Hij ziet er uit als een heer, keurig gekleed. Des te vreemder is het dat hij luid schreeuwend op straat loopt. Enige tijd later, bij een kop koffie in een buurthuis van de kerk, vertelt hij dat zijn kort geleden overleden vrouw de kleren nog voor hem had gekocht bij de kringloop. Een andere schreeuwer vertoont meer het uiterlijk van een dakloze, diverse lagen kleding om het warm te houden, allerlei kleuren. Je komt ze hier tegen op straat. Net als de mannen en – soms – vrouwen die, vaak met een blikje bier in de hand, met snelle pasjes en je blik ontwijkend, langs de rand van de gebouwen schuiven. Anderen zie je langzaam gaan op een fiets, die behangen is met volle tassen.

De meeste van al deze mensen maken deel uit van het grote leger dak- en thuislozen in de stad. Voor hen wordt door hulporganisaties als het Leger des Heils en de Diakonie veel gedaan. Maaltijden, onderdak, een luisterend oor. Maar een oplossing voor hun omstandigheden is meestal niet te vinden.

Het zijn niet alleen deze stadsbewoners die opvallen. Wat te denken van hen die luid pratend voorbijlopen of – fietsen. Ooit dacht ik soms dat het ging om mensen die psychisch in de war waren en met zichzelf in gesprek. Misschien is dat ook wel eens zo, maar de meesten zijn gewoon aan het bellen. Nog altijd doet een deel dat zelfs, al fietsend, met de telefoon in de hand.

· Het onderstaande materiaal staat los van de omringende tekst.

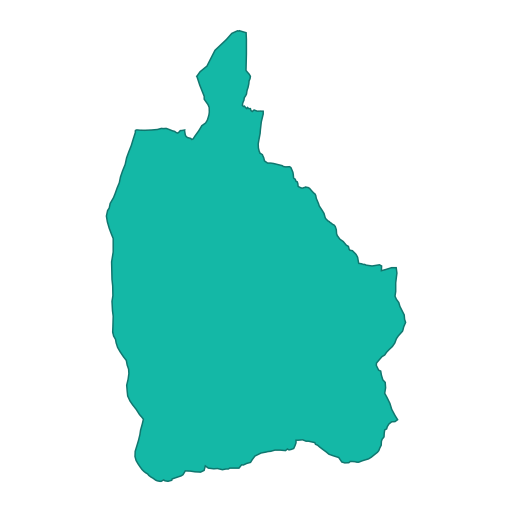 the district of Tabora Urban, Tabora, United Republic of Tanzania
{"feature_id": "72390352B61754038708822", "entity_name": "Tabora Urban", "entity_type": "district", "adm_level": 2, "iso_a3": "TZA", "parent_name": "United Republic of Tanzania", "parent_adm1": "Tabora", "projection": "mercator", "projection_center": [32.813, -4.941], "detail": "fine", "context": "isolated", "style": "filled", "palette": "teal", "viewbox_px": 512, "rotation_deg": 0, "n_neighbors": 0, "source": "geoboundaries", "source_scale": "gbopen_adm2", "svg_char_len": 4670}
<svg xmlns="http://www.w3.org/2000/svg" viewBox="0 0 512 512"><path d="M135.3,131.0L135.4,132.3L133.2,139.2L131.3,145.5L128.8,151.8L126.6,157.8L125.2,164.4L122.6,170.8L120.5,176.9L119.3,182.8L117.2,187.8L115.1,193.7L113.5,197.7L110.2,203.4L109.2,208.1L107.6,210.5L106.4,216.1L107.4,222.0L109.2,228.2L111.3,233.8L113.2,238.5L113.2,252.0L111.6,261.9L111.8,270.4L112.0,279.4L112.7,286.0L112.9,295.7L112.0,301.3L112.5,310.8L113.2,316.2L112.9,327.1L112.7,332.0L112.9,333.1L113.0,333.1L113.0,333.3L113.6,336.0L115.5,339.3L116.2,343.1L116.3,343.3L117.6,347.4L120.2,351.9L123.5,356.8L126.3,360.4L127.2,365.1L128.6,369.1L128.9,373.6L128.6,375.6L128.1,379.3L126.7,385.2L127.2,391.3L127.7,396.0L130.0,401.0L132.6,404.8L136.3,409.5L139.4,414.4L140.9,416.2L141.0,416.2L143.4,419.2L142.3,423.9L140.6,430.0L139.9,434.7L138.5,440.4L137.1,445.1L135.2,451.3L135.0,456.5L136.1,460.5L138.0,463.8L140.1,466.9L142.0,469.5L143.9,471.4L145.7,472.8L147.6,473.9L148.8,475.4L150.9,477.0L153.0,478.2L155.6,480.1L157.2,480.8L159.8,481.3L161.2,481.3L163.7,479.9L164.9,480.8L168.0,481.3L171.7,480.3L172.2,478.9L176.9,477.3L181.1,475.9L183.0,474.7L185.3,470.9L190.3,471.1L194.9,471.8L200.6,472.1L204.1,470.4L205.3,465.9L208.3,468.1L213.7,468.8L217.5,468.5L222.4,469.7L225.9,469.0L228.3,469.0L229.7,468.1L239.0,468.1L241.6,464.8L243.3,465.0L246.8,463.4L250.5,462.4L252.4,459.4L255.0,456.0L261.1,453.0L266.3,452.0L267.7,451.6L270.7,451.3L274.9,450.1L280.1,450.1L285.5,450.6L287.4,449.0L289.0,449.9L291.3,449.4L293.7,448.5L295.1,445.4L296.0,442.8L296.0,440.2L298.2,440.2L302.6,439.8L306.1,441.2L308.5,441.2L314.8,442.6L315.5,444.3L317.6,445.2L319.5,446.9L322.5,449.2L326.3,452.0L328.9,454.2L333.3,455.8L338.7,457.5L341.8,462.0L344.8,462.9L348.8,462.7L350.2,461.5L352.3,461.5L354.9,461.7L357.0,462.2L358.7,462.2L361.7,461.0L363.8,460.3L368.5,458.9L371.3,457.2L374.4,454.7L377.4,452.3L378.8,450.6L379.8,448.0L381.2,445.2L381.4,441.4L382.1,439.3L384.0,436.9L384.2,433.4L384.7,429.9L386.6,428.9L387.3,426.6L388.9,424.0L391.7,421.8L395.0,421.6L397.6,419.7L395.0,415.5L391.7,409.3L389.9,403.4L387.0,397.5L384.7,393.3L385.6,387.8L385.2,382.4L382.8,379.8L381.4,375.1L380.7,371.1L378.6,370.1L376.3,365.4L376.5,363.0L381.9,356.7L384.7,355.0L386.6,352.2L389.4,349.3L392.4,346.5L394.8,343.0L396.4,338.7L398.3,335.9L400.2,333.8L402.5,331.2L403.0,329.7L403.7,326.9L405.6,322.4L404.6,319.4L404.2,314.9L399.9,306.4L398.8,302.6L396.4,299.3L395.0,296.2L395.7,291.5L395.7,282.8L396.9,273.1L396.2,267.7L391.5,267.7L385.8,269.5L381.4,270.7L381.6,266.0L379.5,264.8L372.0,266.0L371.5,265.9L365.9,265.1L364.7,264.4L363.7,264.5L361.2,263.7L358.8,263.4L358.5,262.4L357.7,257.8L357.6,257.3L356.6,255.4L356.0,254.4L355.5,253.8L352.4,250.7L349.8,250.2L349.4,249.4L349.1,249.2L348.4,246.4L346.3,245.2L343.3,241.6L343.2,241.5L339.9,239.2L337.5,235.9L337.3,235.8L337.3,235.6L336.6,233.8L336.3,229.7L335.2,226.4L333.8,224.8L332.8,224.5L331.0,223.0L329.5,222.1L329.4,221.7L328.4,221.1L328.0,221.0L325.6,218.5L325.1,217.4L324.0,213.4L322.9,211.6L322.7,211.2L319.2,205.9L318.6,203.9L316.3,198.4L315.7,195.4L315.0,194.0L313.6,192.9L312.0,191.2L309.5,188.3L307.8,187.4L306.9,187.4L305.8,187.0L305.6,187.4L304.5,187.4L302.7,188.1L301.4,188.0L299.3,187.1L298.1,186.3L297.8,183.5L297.2,181.8L296.0,181.3L295.2,179.2L294.2,178.6L293.6,178.0L293.3,174.7L292.9,172.3L291.6,169.2L290.9,167.6L289.6,166.7L285.7,166.9L283.4,166.5L282.1,165.6L277.2,164.4L273.6,163.5L270.8,163.1L267.6,163.1L264.5,160.9L263.7,157.7L262.7,155.6L262.4,154.7L259.8,153.0L259.7,152.2L259.3,151.7L258.4,148.0L258.2,143.9L258.8,140.4L260.1,133.4L260.4,129.7L261.3,121.9L263.2,114.0L263.2,111.2L260.6,111.1L257.3,111.2L254.1,110.0L252.2,111.5L250.9,110.5L250.4,108.6L248.8,108.6L247.5,107.5L246.8,108.6L246.1,108.1L244.3,106.1L243.6,106.5L242.4,105.5L242.7,103.1L243.9,100.2L244.3,97.7L245.6,95.8L246.5,94.0L246.8,91.7L247.2,89.8L248.0,87.6L248.8,83.8L249.1,80.8L250.0,78.8L250.4,76.3L249.1,74.1L247.5,72.3L246.1,70.6L246.0,70.3L246.4,54.1L246.4,39.3L246.1,32.7L239.3,30.7L238.9,31.1L237.6,30.8L235.9,31.5L231.8,33.4L226.5,39.4L215.0,50.3L212.9,54.4L206.9,66.2L205.7,67.1L200.1,71.7L197.0,76.1L196.7,76.3L197.2,77.3L199.7,85.0L204.2,96.3L204.2,99.2L206.3,102.2L208.0,104.6L209.2,107.5L209.3,112.1L209.0,114.5L208.3,117.1L207.3,120.2L205.6,123.0L201.8,125.7L200.1,128.6L198.6,131.0L195.0,136.0L193.2,138.8L191.8,139.5L190.7,138.4L187.6,137.6L186.1,136.5L185.4,135.2L185.0,133.4L184.6,130.8L184.7,130.0L182.0,130.5L180.3,130.6L178.7,132.4L177.6,133.1L175.9,132.4L174.7,131.4L172.4,130.8L169.7,129.7L166.2,128.4L163.3,128.6L161.4,128.4L157.4,129.5L151.5,130.0L144.8,130.3L139.9,130.2L136.8,129.9L135.5,130.4L135.3,131.0Z" fill="#14b8a6" stroke="#0f766e" stroke-width="1.5"/></svg>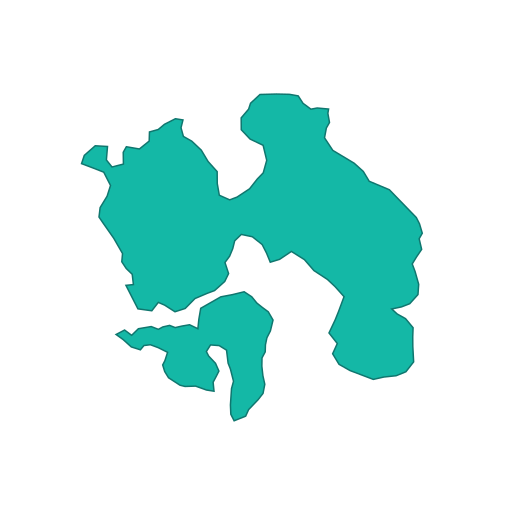 outline of Namhae-gun, South Gyeongsang, South Korea, rotated 153°
{"feature_id": "91817680B30407776748413", "entity_name": "Namhae-gun", "entity_type": "district", "adm_level": 2, "iso_a3": "KOR", "parent_name": "South Korea", "parent_adm1": "South Gyeongsang", "projection": "albers", "projection_center": [127.967, 34.823], "detail": "fine", "context": "isolated", "style": "filled", "palette": "teal", "viewbox_px": 512, "rotation_deg": 153, "n_neighbors": 0, "source": "geoboundaries", "source_scale": "gbopen_adm2", "svg_char_len": 2480}
<svg xmlns="http://www.w3.org/2000/svg" viewBox="0 0 512 512"><g transform="rotate(153 256 256)"><path d="M223.3,141.1L232.1,134.1L231.2,121.8L224.2,111.2L207.5,92.8L197.0,90.1L185.5,85.7L175.0,84.8L163.6,90.1L157.4,104.1L153.0,112.9L148.6,120.8L151.2,132.3L156.5,140.2L159.1,147.2L149.5,144.6L140.7,143.7L129.2,148.1L123.9,156.9L121.3,170.0L120.4,178.0L113.4,182.3L105.4,186.7L102.8,197.3L97.5,200.8L95.7,210.5L95.7,217.5L107.1,254.5L121.2,271.2L122.0,282.6L126.4,294.1L139.6,315.2L141.3,330.2L135.2,338.1L129.9,341.6L127.2,350.5L124.6,354.0L134.3,360.1L140.4,361.9L144.8,370.7L145.7,379.5L152.7,384.8L164.2,391.0L179.1,398.1L191.5,394.6L195.9,390.2L206.5,385.8L211.8,375.2L208.2,362.9L199.4,351.4L203.0,336.4L211.8,326.8L219.7,324.1L231.2,318.8L246.1,317.1L254.0,318.0L261.1,326.8L257.6,338.2L252.3,348.8L255.8,362.0L256.7,375.2L261.1,387.5L266.4,395.5L264.6,404.3L259.3,410.4L265.5,414.9L277.8,414.9L285.7,413.1L294.6,414.9L299.0,406.9L311.3,404.3L321.9,412.2L327.2,408.7L332.4,398.1L343.9,400.7L345.7,409.5L338.6,421.0L349.2,427.2L363.3,423.6L369.5,417.5L361.5,408.7L353.6,399.8L353.6,384.9L361.5,376.9L372.9,369.9L378.2,362.0L377.3,354.9L374.7,336.4L373.8,318.8L378.2,311.8L377.3,303.8L374.6,295.9L378.2,286.2L385.2,288.9L385.2,273.9L385.2,262.5L373.7,254.5L364.1,259.0L359.7,253.7L353.5,243.1L342.9,241.4L329.7,245.8L316.5,244.9L308.6,244.0L295.4,247.5L288.4,252.8L286.6,264.3L279.6,267.8L273.4,273.1L268.1,279.2L259.3,281.9L250.5,274.8L245.3,263.4L245.3,253.7L246.1,244.0L236.5,242.3L222.4,244.0L214.5,230.8L211.0,216.7L203.0,202.7L199.5,193.0L196.0,179.8L207.5,169.2L214.5,163.1L225.9,154.3L223.3,141.1ZM329.5,192.9L325.0,185.5L329.5,173.2L330.1,167.0L332.9,154.6L338.0,149.0L346.4,134.9L350.3,126.4L350.3,119.1L337.9,118.0L332.3,122.5L319.4,127.0L312.1,130.4L306.4,137.7L304.2,146.2L300.8,155.2L296.9,162.5L291.3,166.4L287.9,172.6L283.4,178.2L277.2,182.7L269.9,191.2L270.4,200.7L273.8,207.5L276.6,213.7L278.3,221.6L282.8,229.5L294.6,232.3L305.9,235.6L329.0,234.5L335.7,225.5L340.8,217.6L346.4,224.9L353.8,227.2L360.5,228.9L364.5,233.4L371.2,235.1L376.3,235.0L381.4,240.7L393.8,244.6L402.8,241.8L406.7,249.7L416.3,249.6L412.3,241.8L408.4,231.6L401.6,224.9L396.5,227.1L390.4,224.9L384.7,218.7L378.5,210.3L384.7,204.1L388.6,201.3L389.8,194.5L389.2,187.2L382.4,175.4L378.5,172.0L368.9,167.5L361.0,159.1L354.8,154.6L351.5,163.0L345.8,167.0L341.3,170.3L340.8,178.8L343.6,188.3L343.6,193.4L336.9,197.4L329.5,192.9Z" fill="#14b8a6" stroke="#0f766e" stroke-width="1.5"/></g></svg>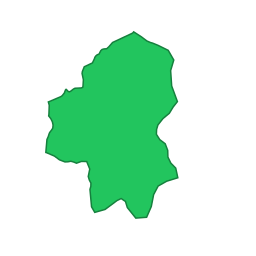 map outline of Artvin (Albers equal-area conic projection), rotated 314°
{"feature_id": "TUR-2298", "entity_name": "Artvin", "entity_type": "Province", "adm_level": 1, "iso_a3": "TUR", "parent_name": "Turkey", "parent_adm1": "", "projection": "albers", "projection_center": [41.741, 41.035], "detail": "fine", "context": "isolated", "style": "filled", "palette": "green", "viewbox_px": 256, "rotation_deg": 314, "n_neighbors": 0, "source": "natural_earth", "source_scale": "10m", "svg_char_len": 1285}
<svg xmlns="http://www.w3.org/2000/svg" viewBox="0 0 256 256"><g transform="rotate(314 128 128)"><path d="M199.5,65.4L201.1,65.3L202.9,74.4L203.7,81.0L205.1,84.8L206.1,86.6L208.3,92.1L211.8,103.0L208.7,113.7L198.9,118.8L188.6,130.2L181.3,145.2L174.4,145.9L167.3,147.5L159.1,146.6L151.0,147.4L146.9,149.5L143.2,152.8L141.7,158.9L142.5,165.7L139.5,172.1L134.8,176.9L132.5,183.2L132.3,190.2L126.8,198.4L116.6,192.8L107.2,190.0L97.9,192.7L87.7,199.3L76.7,203.4L68.6,196.2L70.3,182.8L73.4,177.2L72.5,172.1L68.2,170.5L53.5,168.1L44.2,162.7L46.0,156.5L57.4,143.3L60.2,141.8L62.6,139.6L63.7,136.3L65.5,133.1L71.9,129.0L75.2,121.6L71.6,117.7L66.9,115.4L65.8,112.6L64.4,110.0L62.0,108.3L59.8,106.2L57.5,100.8L56.7,94.6L53.6,86.4L53.3,86.0L53.3,85.9L63.4,77.7L66.4,76.6L69.0,75.3L70.3,74.8L74.4,74.3L75.9,73.8L78.1,72.0L79.9,69.3L81.1,66.0L81.6,62.5L82.8,61.7L89.7,55.5L91.4,52.6L103.9,57.9L105.4,58.2L108.9,57.9L111.9,56.6L112.8,56.6L112.9,57.2L112.8,58.4L112.8,59.7L113.3,60.7L114.7,61.2L118.1,61.7L119.7,62.2L124.4,66.6L125.8,67.2L126.9,66.5L131.7,62.4L135.3,57.1L137.0,55.9L141.7,54.0L150.1,57.2L154.3,55.8L156.0,55.0L157.7,54.8L159.3,55.0L161.0,55.8L164.7,54.7L166.5,54.8L168.2,55.8L170.2,57.6L173.0,57.8L178.8,57.5L199.5,65.4Z" fill="#22c55e" stroke="#15803d" stroke-width="1.5"/></g></svg>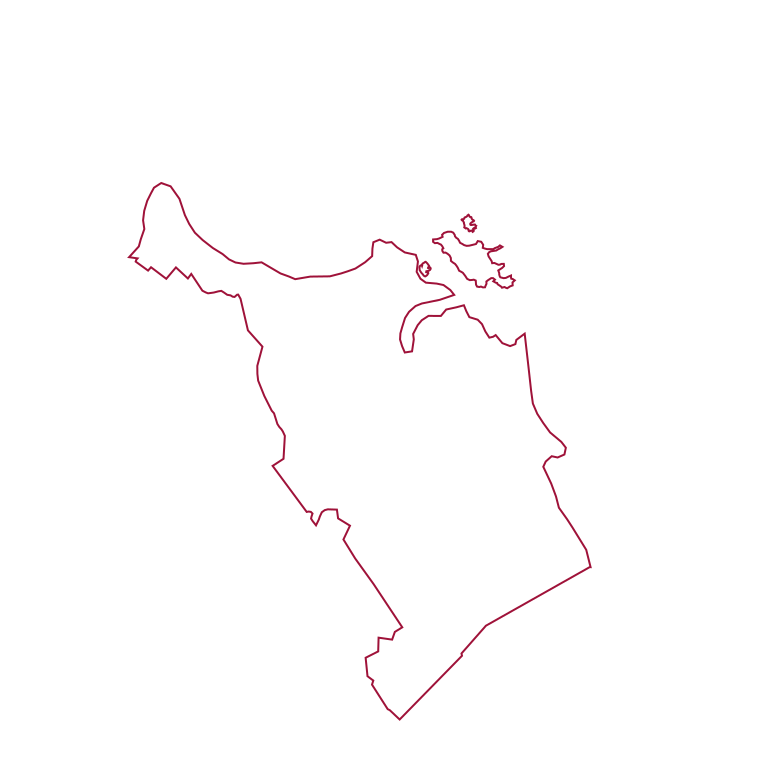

De telefoon. Er wordt daarbij gesproken over ‘sociale media’. Mijn idee is zo langzamerhand dat door de mobiele media het sociale aspect juist snel verdwijnt. Neem de toeristen in deze stad. Vroeger werd je met een vraag aangesproken wanneer zij de weg niet wisten. Nu lopen ze, turend op hun apparaatje, niemand ziende, al zoekend voorbij. Het lijkt zo eenzaam.

Een grote stad. Zo veel mensen. En toch … veel eenzaamheid. De verslaafden hebben elke dag even elkaar, wanneer zij wachten bij de methadonpost hier in de buurt of in de opvang ‘s avonds. Maar daarna gaan ze weer ieder hun eigen weg – zoekend om zo redelijk mogelijk te overleven.

Wanneer ik dan deze mensen zie zitten of lopen, komt soms de gedachte boven hoe het moet zijn voor hun verwanten. Voor hun ouders of voor hun kinderen. Je opa zal er maar zo uitzien, er zo bijlopen. Je kind zal in die situatie terecht zijn gekomen en onbereikbaar voor je zijn geworden.

En in deze dagen denk ik dan soms aan de eenzaamheid van Jezus. Hoe zelfs zijn beste vrienden hem niet begrepen. Hoe zij wegvluchten toen hij aan zijn zwaarste weg begon. En niet alleen zij, toen. Hoe doen wij het? Kun je zeggen, dat ons/mijn manier van geloven gekenmerkt wordt door dankbaarheid voor wat Jezus deed en voor hoe het ons/mij gaat? Comfortabel, weldoorvoed? Blijven we dichtbij hem, in zijn voetspoor, als volgeling? Niet alleen wanneer alles lekker gaat, maar ook als het leven pijn doet, tegenvalt?